- While the long term up trend is still in place we are entering into a small normal correction here so far.
- With the 100 day ema being lost the next long term support level is the 150 day ema from the last bounce.
- The best oscillator I have seen to watch for index swing trades on daily time frames is the 14 period RSI. Over the past four years after a cross below the 30 RSI of the $SPX on the daily chart has been a winning trade on the bull side with a long bias in short term time frames. This is a key area for shorts to cover, swing traders to go long, and dip buyers to buy.
- Next week the probabilities are that at some point the $SPX touches the 5 day ema as it is currently very overextended and the ‘rubberband’ of price only stretches so far on equity indexes.
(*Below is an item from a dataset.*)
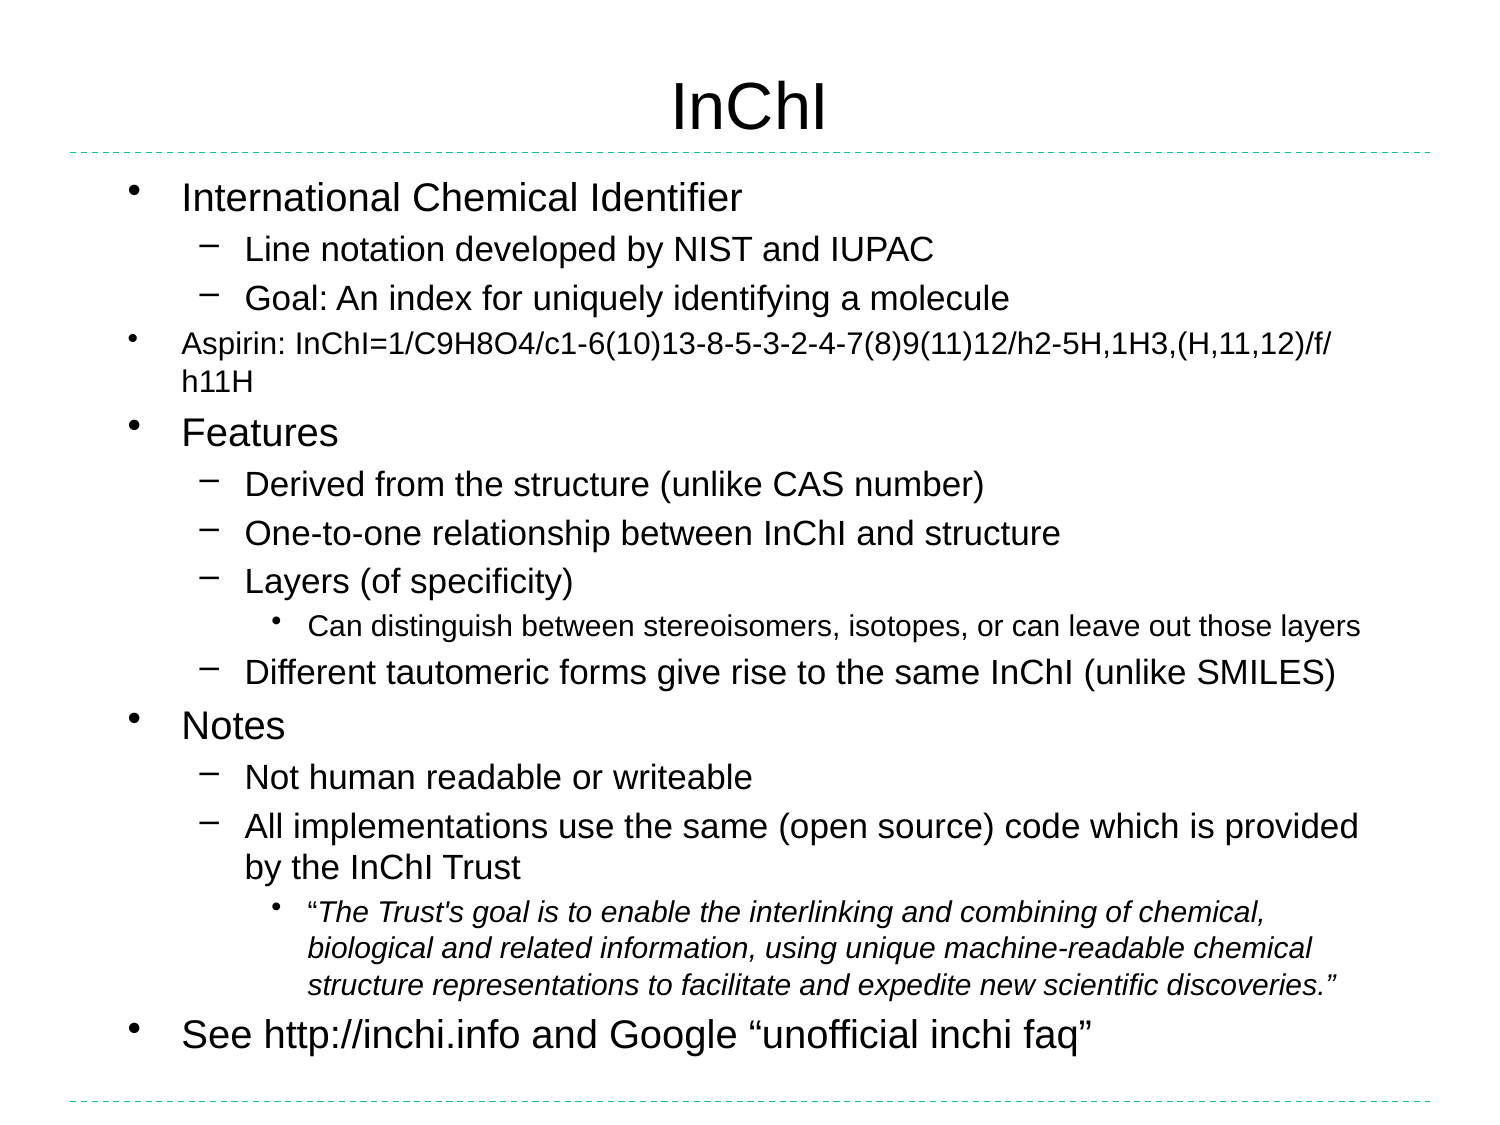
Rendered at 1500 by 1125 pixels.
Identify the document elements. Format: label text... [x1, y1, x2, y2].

- Down trends in equity indexes are not as smooth as they are in individual equities or commodities because as a whole down moves in equities as an asset class is fighting against the historical consistent uptrend. Down trends and even bear markets are interrupted a lot by rallies back to key resistance levels and reversions to the near term means like key short term moving averages.
- Short covering is a big driver of rallies after a sell off so momentum back up and gap ups at the open can trigger shorts buying back and covering. Short covering rallies generally have a lot of surprising momentum.
- Seasonally April is a strong month for stocks before the old “Sell in May and go away” begins.
- If the 150 day ema is breached and we have an outlying plunge outside of the norm then 1780 and 1740 have pockets of support.
- I am looking to trade much smaller here than usual with the increase in volatility and the changing nature of this market.
- I am looking to tighten my time frames to lock in nice profits that are given on the short or long side.
- The 5 day ema and the 50 day sma are areas to watch for to see if they are now resistance levels if we are in a down trend these levels will likely be sold into.
- Momentum stocks are out of favor and $XLP and $XLU are new hiding place for money managers that are holding equities.